# RECORDS FOR THE EXERCISE
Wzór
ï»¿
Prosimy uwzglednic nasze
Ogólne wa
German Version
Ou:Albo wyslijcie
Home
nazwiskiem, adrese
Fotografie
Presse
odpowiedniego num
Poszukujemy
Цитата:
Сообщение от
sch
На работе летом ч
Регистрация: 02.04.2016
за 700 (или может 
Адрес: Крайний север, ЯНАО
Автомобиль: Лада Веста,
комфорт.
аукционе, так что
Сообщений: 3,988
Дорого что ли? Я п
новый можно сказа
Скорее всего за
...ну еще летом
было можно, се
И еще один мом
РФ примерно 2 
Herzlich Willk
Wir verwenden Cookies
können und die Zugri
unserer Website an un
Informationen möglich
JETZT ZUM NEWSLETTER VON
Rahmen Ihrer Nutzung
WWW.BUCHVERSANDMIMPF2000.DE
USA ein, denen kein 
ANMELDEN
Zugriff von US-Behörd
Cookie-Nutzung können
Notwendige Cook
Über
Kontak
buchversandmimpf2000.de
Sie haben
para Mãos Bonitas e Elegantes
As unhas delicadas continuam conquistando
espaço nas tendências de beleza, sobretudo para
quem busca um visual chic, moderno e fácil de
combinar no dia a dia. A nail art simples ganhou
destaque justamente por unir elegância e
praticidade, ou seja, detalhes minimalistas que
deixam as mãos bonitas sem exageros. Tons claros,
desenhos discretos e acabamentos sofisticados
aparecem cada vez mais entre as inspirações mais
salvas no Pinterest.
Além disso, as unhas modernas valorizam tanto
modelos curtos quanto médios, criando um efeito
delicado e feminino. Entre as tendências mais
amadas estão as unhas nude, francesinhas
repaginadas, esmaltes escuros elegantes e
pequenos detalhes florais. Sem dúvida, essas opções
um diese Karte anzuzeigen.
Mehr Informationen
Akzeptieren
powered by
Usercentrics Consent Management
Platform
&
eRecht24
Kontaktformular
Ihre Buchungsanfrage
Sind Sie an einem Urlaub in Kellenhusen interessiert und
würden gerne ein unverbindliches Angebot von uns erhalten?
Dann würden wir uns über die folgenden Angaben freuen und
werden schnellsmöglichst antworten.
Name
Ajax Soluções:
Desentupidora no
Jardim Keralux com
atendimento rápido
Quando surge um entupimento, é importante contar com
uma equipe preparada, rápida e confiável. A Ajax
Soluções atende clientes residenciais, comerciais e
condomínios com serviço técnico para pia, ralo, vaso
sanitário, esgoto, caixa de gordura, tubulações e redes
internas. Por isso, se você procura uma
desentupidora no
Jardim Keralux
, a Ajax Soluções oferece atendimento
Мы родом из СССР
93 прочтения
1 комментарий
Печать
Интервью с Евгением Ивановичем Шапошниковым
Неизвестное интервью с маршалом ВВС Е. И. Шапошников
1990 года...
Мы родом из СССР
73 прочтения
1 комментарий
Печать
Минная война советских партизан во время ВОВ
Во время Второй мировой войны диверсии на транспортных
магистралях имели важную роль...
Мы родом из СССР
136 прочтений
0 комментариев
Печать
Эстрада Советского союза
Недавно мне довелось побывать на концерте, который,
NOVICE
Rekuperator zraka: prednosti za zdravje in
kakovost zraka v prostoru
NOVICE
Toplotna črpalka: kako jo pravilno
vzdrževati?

# JOB ITEM
Repeat what the records above say. Use their exact words.

# ANSWER TO THIS PROBLEM
Wzór
ï»¿
Prosimy uwzglednic nasze
Ogólne wa
German Version
Ou:Albo wyslijcie
Home
nazwiskiem, adrese
Fotografie
Presse
odpowiedniego num
Poszukujemy
Цитата:
Сообщение от
sch
На работе летом ч
Регистрация: 02.04.2016
за 700 (или может 
Адрес: Крайний север, ЯНАО
Автомобиль: Лада Веста,
комфорт.
аукционе, так что
Сообщений: 3,988
Дорого что ли? Я п
новый можно сказа
Скорее всего за
...ну еще летом
было можно, се
И еще один мом
РФ примерно 2 
Herzlich Willk
Wir verwenden Cookies
können und die Zugri
unserer Website an un
Informationen möglich
JETZT ZUM NEWSLETTER VON
Rahmen Ihrer Nutzung
WWW.BUCHVERSANDMIMPF2000.DE
USA ein, denen kein 
ANMELDEN
Zugriff von US-Behörd
Cookie-Nutzung können
Notwendige Cook
Über
Kontak
buchversandmimpf2000.de
Sie haben
para Mãos Bonitas e Elegantes
As unhas delicadas continuam conquistando
espaço nas tendências de beleza, sobretudo para
quem busca um visual chic, moderno e fácil de
combinar no dia a dia. A nail art simples ganhou
destaque justamente por unir elegância e
praticidade, ou seja, detalhes minimalistas que
deixam as mãos bonitas sem exageros. Tons claros,
desenhos discretos e acabamentos sofisticados
aparecem cada vez mais entre as inspirações mais
salvas no Pinterest.
Além disso, as unhas modernas valorizam tanto
modelos curtos quanto médios, criando um efeito
delicado e feminino. Entre as tendências mais
amadas estão as unhas nude, francesinhas
repaginadas, esmaltes escuros elegantes e
pequenos detalhes florais. Sem dúvida, essas opções
um diese Karte anzuzeigen.
Mehr Informationen
Akzeptieren
powered by
Usercentrics Consent Management
Platform
&
eRecht24
Kontaktformular
Ihre Buchungsanfrage
Sind Sie an einem Urlaub in Kellenhusen interessiert und
würden gerne ein unverbindliches Angebot von uns erhalten?
Dann würden wir uns über die folgenden Angaben freuen und
werden schnellsmöglichst antworten.
Name
Ajax Soluções:
Desentupidora no
Jardim Keralux com
atendimento rápido
Quando surge um entupimento, é importante contar com
uma equipe preparada, rápida e confiável. A Ajax
Soluções atende clientes residenciais, comerciais e
condomínios com serviço técnico para pia, ralo, vaso
sanitário, esgoto, caixa de gordura, tubulações e redes
internas. Por isso, se você procura uma
desentupidora no
Jardim Keralux
, a Ajax Soluções oferece atendimento
Мы родом из СССР
93 прочтения
1 комментарий
Печать
Интервью с Евгением Ивановичем Шапошниковым
Неизвестное интервью с маршалом ВВС Е. И. Шапошников
1990 года...
Мы родом из СССР
73 прочтения
1 комментарий
Печать
Минная война советских партизан во время ВОВ
Во время Второй мировой войны диверсии на транспортных
магистралях имели важную роль...
Мы родом из СССР
136 прочтений
0 комментариев
Печать
Эстрада Советского союза
Недавно мне довелось побывать на концерте, который,
NOVICE
Rekuperator zraka: prednosti za zdravje in
kakovost zraka v prostoru
NOVICE
Toplotna črpalka: kako jo pravilno
vzdrževati?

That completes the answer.